SBA’s elevation to Cabinet-level is a symbolic move, experts say
The Small Business Administration has been on and off the Cabinet-meeting guest list for nearly two decades.
President Obama's announcement Friday that he was "elevating the Small Business Administration to a Cabinet-level agency" was a largely symbolic gesture, government scholars say.
"The president has the ability to designate his Cabinet and the SBA will be now part of his Cabinet," Federal Chief Performance Officer Jeffrey Zients reiterated during the White House press briefing, after Obama's remarks.
There is a distinction to be made, however, between the president inviting the head of an agency to his Cabinet, as Obama will do with SBA Administrator Karen Mills, and elevating the entire agency to "Cabinet-level status," according to Paul Light, Paulette Goddard Professor of Public Service at New York University.

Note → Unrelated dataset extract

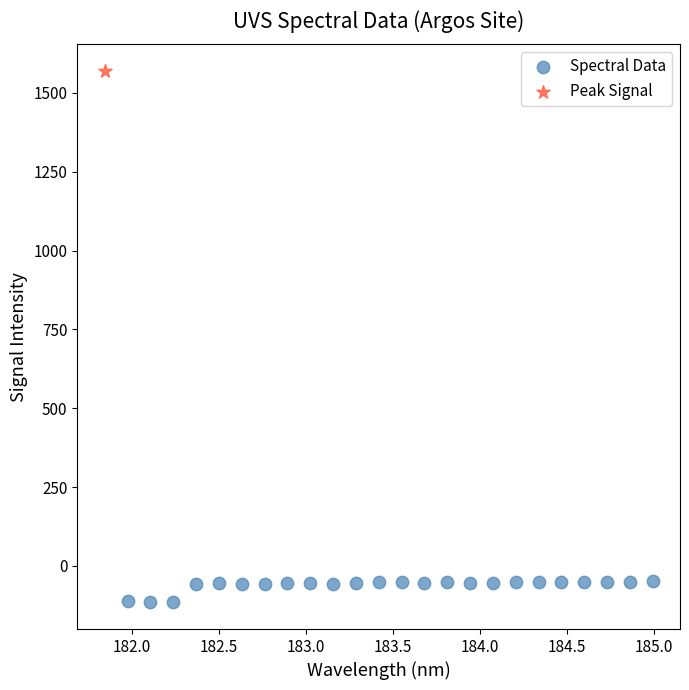

What are all the series names shown in the legend?

Spectral Data, Peak Signal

Light described Cabinet-level status as "a formal designation that only Congress can make by giving the individual and the agency a particular level in the executive pay structure." He explained that Mills' future attendance at Cabinet meetings is purely symbolic and will in no way affect her pay grade unless Congress passes additional legislation.
"He's basically saying, 'I'm going to call this person a BFF . . . and I'm going to invite this person to our clubhouse for our quarterly Cabinet meetings,' " Light said, comparing the process to the ceremonial act of knighthood.

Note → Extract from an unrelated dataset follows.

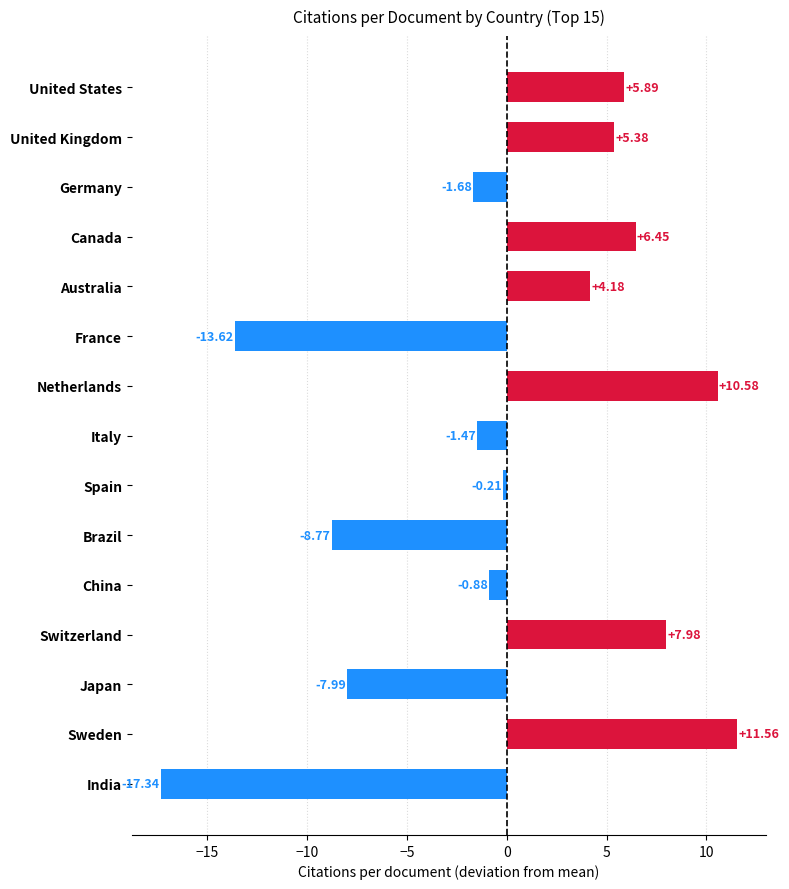

Rank the categories by value from lowest to highest.

India, France, Brazil, Japan, Germany, Italy, China, Spain, Australia, United Kingdom, United States, Canada, Switzerland, Netherlands, Sweden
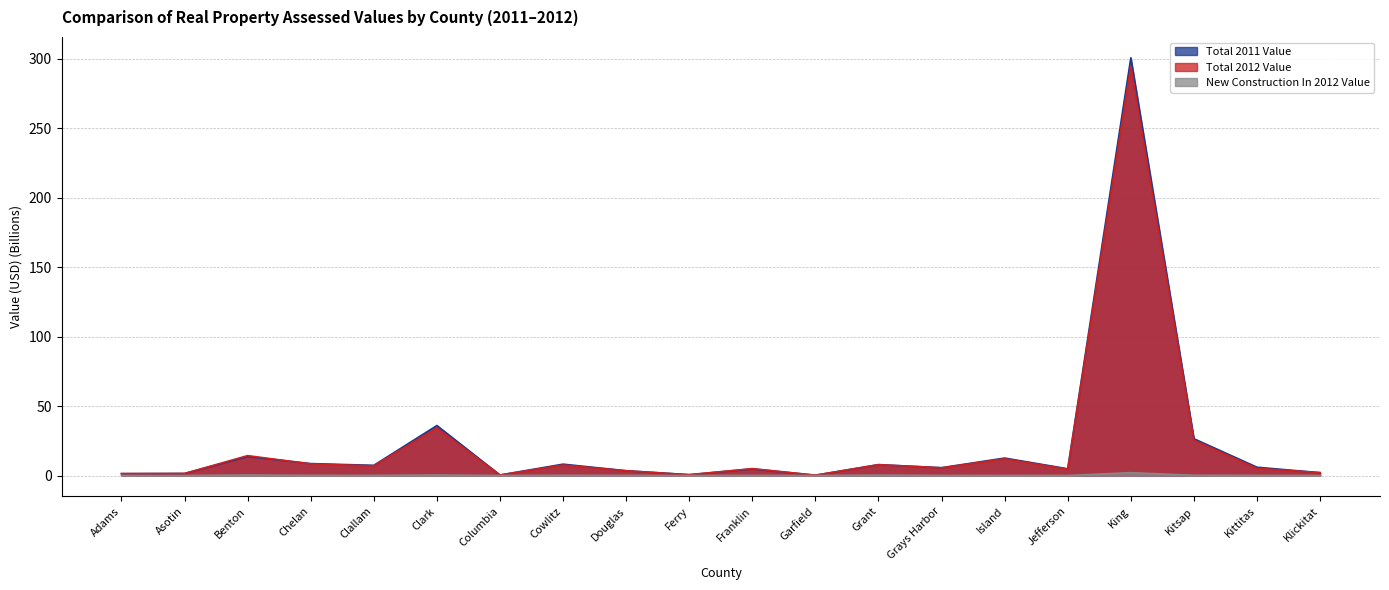

What is the greatest value displayed?

300.5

Don Kettl, dean of the University of Maryland School of Public Policy, also sees the act as mostly symbolic.
"Whether an agency is Cabinet rank or not, in terms of getting the job done, doesn't really matter a whole lot," Kettl said. "It has much more to do with political symbolism."
SBA has been on and off the presidential guest list for nearly two decades. President Clinton first extended an invitation to the agency head to join his Cabinet in 1994, when, according to Light, he also misused the legislative term "elevate." President Bush rescinded the Cabinet invitation after he took office.

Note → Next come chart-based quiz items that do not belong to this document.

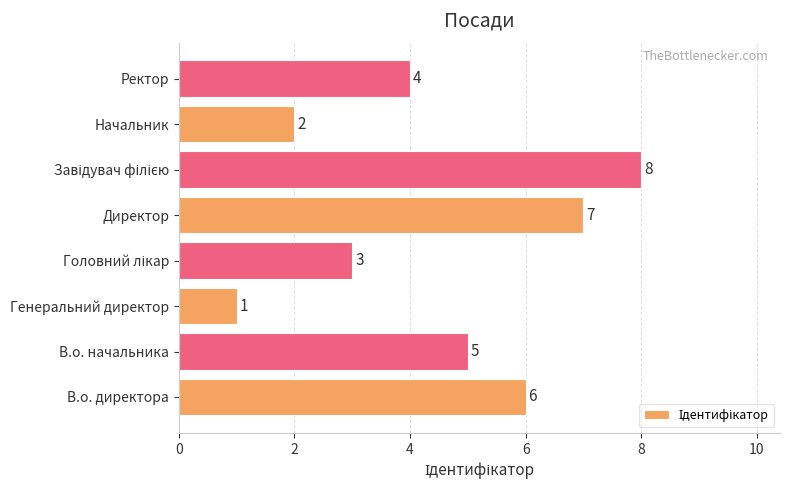

Is it true that the value at Генеральний директор is 0?

False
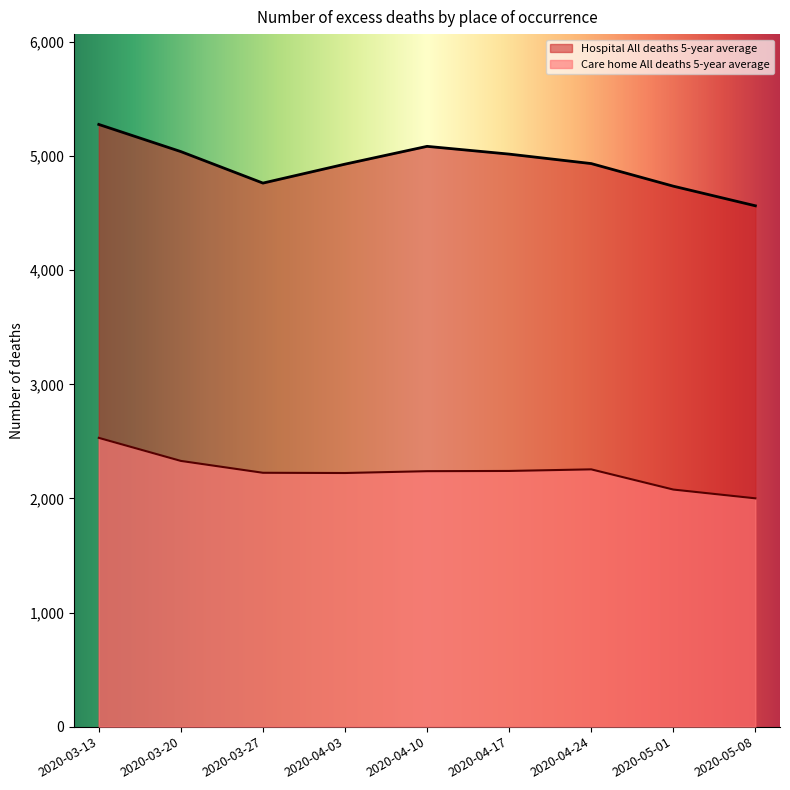

What value does the Care home All deaths 5-year average series have at 2020-04-10?

2239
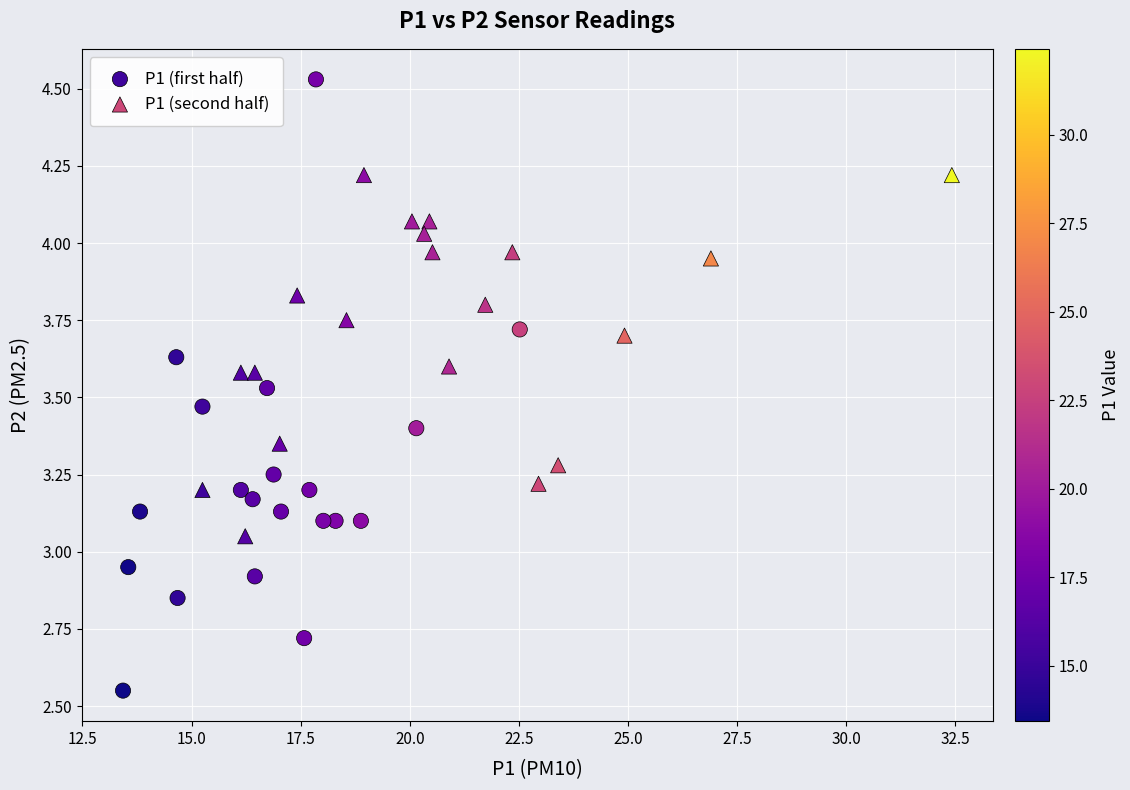

Which series reaches the maximum Y coordinate?

P1 (first half)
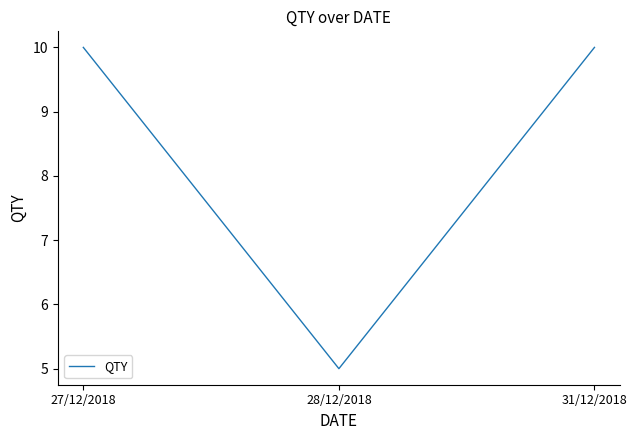

What position from the right is 28/12/2018?

2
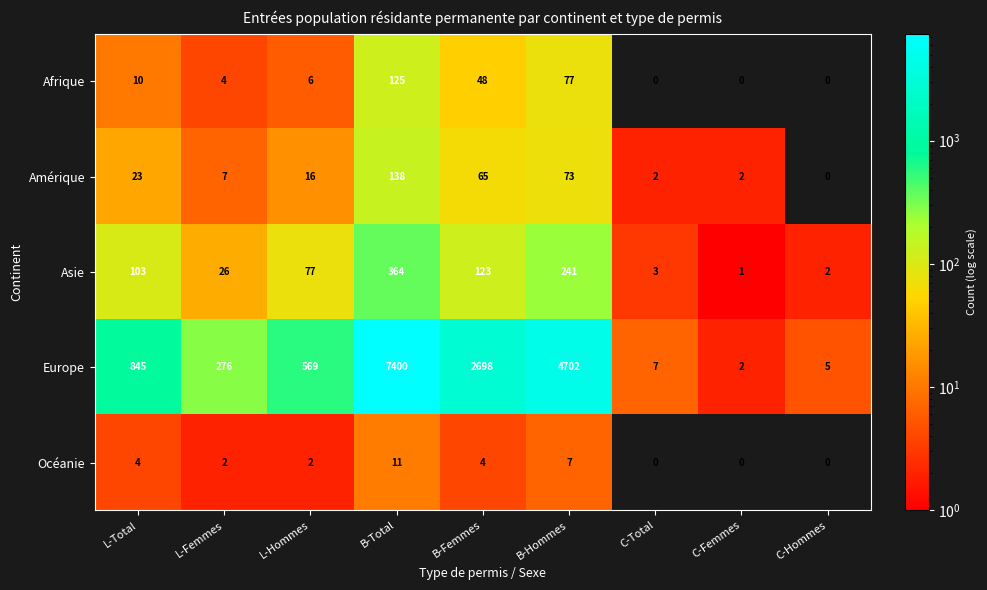

Rank the series by their maximum value, from highest to lowest.

Europe, Asie, Amérique, Afrique, Océanie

In 1988, Congress elevated the Veteran Affairs Department to Cabinet-level status. At the time, President George H.W. Bush remarked, "There is only one place for the veterans of America: in the Cabinet room, at the table with the president of the United States of America."
VA's promotion may have been a mixed blessing: "They got the name change, they got the accoutrements of Cabinet status, the limousine," Light said. But the department couldn't get additional employees or funding for new signs, thanks to provisions in the elevation legislation that prohibited such expenditures.
Light said in the grand scheme of things, federal agencies are "probably better off" not receiving Cabinet-level status. "That table's not very important anymore -- we don't have Cabinet government as presidents once imagined," he said.
SBA's seat at the table is likely temporary. The president's full reorganization plan, which must be approved by Congress, would roll SBA and five other trade-related entities into one, still-unnamed agency.